Jochen Gerz: Platz des europäischen Versprechens

  • Guido Meincke (Autor/in)

Abstract

Jochen Gerz arbeitet im und am "öffentlichen Raum", einem Ort, der sich durch die Teilnahme und Teilhabe von Vielen manifestiert und sich in seinen Grenzen und Strukturen permanent neu definiert. Nicht das Medium, das Denkmal oder die Institution ist Träger von Gedanken und Ideen, sondern der je einzelne Mensch. Seiner Vorstellungskraft bedarf es, um dem gesellschaftlichen Zusammenleben eine kulturelle Basis zu geben, soll es sich nicht in geregeltem Konsum erschöpfen. Seit den 60er Jahren praktiziert Jochen Gerz eine Kunst, die ihrem Publikum Denkfreiräume schafft und auf diese Weise neue Öffentlichkeiten generiert. In einer Welt voller eindimensionaler Botschaften und eindeutiger Signale stellt sie Zonen der Ambivalenz her, um sich der Wirklichkeit dialogisch wieder anzunähern. Sie antizipiert eine Gesellschaft, in der es keine passiven Zuschauer mehr gibt. Der Platz des europäischen Versprechens (Bochum 2007-2010) ist ein performatives Projekt im öffentlichen Raum, das seine kulturelle Infrastruktur selber schaffen muss und daher auf die Mitwirkung der Teilnehmer angewiesen ist. Sie sind die Substanz des Kunstwerks, ohne die es nicht existiert. Sie sind seine Autoren, indem sie sich etwas vorstellen, das es noch nicht gibt.

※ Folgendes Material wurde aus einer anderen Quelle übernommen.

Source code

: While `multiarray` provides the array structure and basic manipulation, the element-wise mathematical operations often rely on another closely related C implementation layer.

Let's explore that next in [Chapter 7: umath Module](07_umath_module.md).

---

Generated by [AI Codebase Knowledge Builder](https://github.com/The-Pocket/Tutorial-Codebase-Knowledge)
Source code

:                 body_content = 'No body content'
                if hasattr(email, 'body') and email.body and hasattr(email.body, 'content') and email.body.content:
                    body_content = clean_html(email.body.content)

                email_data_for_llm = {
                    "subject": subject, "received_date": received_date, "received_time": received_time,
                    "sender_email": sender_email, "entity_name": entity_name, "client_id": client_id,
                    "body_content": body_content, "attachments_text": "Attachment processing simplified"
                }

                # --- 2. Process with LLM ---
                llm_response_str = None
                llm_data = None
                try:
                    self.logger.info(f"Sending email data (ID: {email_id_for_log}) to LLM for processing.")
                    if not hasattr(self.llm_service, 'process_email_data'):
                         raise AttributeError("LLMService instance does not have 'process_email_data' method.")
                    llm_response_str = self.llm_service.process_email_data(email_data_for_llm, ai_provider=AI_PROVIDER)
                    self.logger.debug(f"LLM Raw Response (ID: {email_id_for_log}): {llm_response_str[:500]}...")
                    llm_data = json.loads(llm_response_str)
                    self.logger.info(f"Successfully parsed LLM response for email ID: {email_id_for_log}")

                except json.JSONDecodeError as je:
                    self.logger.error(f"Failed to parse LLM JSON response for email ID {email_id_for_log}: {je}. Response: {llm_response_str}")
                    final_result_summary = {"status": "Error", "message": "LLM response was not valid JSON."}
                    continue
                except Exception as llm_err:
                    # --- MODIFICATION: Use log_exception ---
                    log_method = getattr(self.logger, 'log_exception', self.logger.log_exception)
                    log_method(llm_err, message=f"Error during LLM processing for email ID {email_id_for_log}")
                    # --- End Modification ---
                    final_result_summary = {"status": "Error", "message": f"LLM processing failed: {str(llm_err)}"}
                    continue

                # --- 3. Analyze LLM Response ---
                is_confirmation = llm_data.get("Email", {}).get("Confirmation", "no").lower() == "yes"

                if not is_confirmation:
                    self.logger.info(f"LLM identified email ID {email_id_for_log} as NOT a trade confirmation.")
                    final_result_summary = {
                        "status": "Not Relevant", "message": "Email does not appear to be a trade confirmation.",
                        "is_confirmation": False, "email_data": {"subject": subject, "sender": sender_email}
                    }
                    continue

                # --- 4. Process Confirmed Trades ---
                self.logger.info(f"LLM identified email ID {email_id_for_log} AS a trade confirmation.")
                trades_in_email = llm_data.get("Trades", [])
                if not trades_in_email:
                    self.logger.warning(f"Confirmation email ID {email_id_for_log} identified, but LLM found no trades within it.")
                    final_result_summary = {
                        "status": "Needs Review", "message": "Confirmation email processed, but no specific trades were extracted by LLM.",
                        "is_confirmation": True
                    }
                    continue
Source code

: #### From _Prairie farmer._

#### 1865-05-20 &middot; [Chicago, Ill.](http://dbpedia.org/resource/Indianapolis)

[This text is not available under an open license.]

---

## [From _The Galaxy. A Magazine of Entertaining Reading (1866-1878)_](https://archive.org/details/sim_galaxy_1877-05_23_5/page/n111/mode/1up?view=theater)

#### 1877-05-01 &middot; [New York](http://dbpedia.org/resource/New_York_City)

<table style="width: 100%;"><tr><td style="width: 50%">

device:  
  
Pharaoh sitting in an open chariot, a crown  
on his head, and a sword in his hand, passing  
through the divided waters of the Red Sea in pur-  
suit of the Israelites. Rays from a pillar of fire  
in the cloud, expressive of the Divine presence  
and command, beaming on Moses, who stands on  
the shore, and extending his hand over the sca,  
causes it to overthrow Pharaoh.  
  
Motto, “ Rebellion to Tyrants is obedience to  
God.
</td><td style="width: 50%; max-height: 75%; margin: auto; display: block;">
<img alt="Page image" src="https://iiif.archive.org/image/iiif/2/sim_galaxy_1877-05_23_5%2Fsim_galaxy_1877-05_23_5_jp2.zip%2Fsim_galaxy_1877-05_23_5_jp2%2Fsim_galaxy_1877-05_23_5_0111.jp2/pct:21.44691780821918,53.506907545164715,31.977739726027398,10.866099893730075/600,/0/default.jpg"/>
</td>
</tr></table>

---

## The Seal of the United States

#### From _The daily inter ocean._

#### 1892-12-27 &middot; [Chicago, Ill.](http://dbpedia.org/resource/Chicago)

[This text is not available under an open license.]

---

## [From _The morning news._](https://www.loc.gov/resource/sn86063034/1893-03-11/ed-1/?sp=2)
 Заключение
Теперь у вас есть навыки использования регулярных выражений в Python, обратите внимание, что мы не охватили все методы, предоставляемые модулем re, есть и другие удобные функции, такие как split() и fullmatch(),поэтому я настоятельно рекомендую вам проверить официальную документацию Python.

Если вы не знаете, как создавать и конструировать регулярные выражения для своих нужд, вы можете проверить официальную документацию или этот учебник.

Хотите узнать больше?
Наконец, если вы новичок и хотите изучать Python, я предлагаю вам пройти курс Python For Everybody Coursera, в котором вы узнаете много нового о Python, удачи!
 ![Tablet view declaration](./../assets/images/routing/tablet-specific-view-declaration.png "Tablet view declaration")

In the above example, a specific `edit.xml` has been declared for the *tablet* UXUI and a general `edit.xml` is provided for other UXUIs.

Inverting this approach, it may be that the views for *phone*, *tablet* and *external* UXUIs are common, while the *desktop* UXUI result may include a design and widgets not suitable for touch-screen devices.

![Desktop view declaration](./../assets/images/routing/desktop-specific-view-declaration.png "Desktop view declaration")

Der vorliegende Text stellt das Projekt vor, kontextualisiert es im öffentlichen Werk von Jochen Gerz und versteht sich zugleich als eine Einladung: Wer teilnimmt, wird zu einem Akteur, zu einem Autor seiner selbst, zu einem individuellen Platz des europäischen Versprechens. "Fliegt das Ding nun, oder ist es doch nur Kunst?" (Gerz 1990, Interview).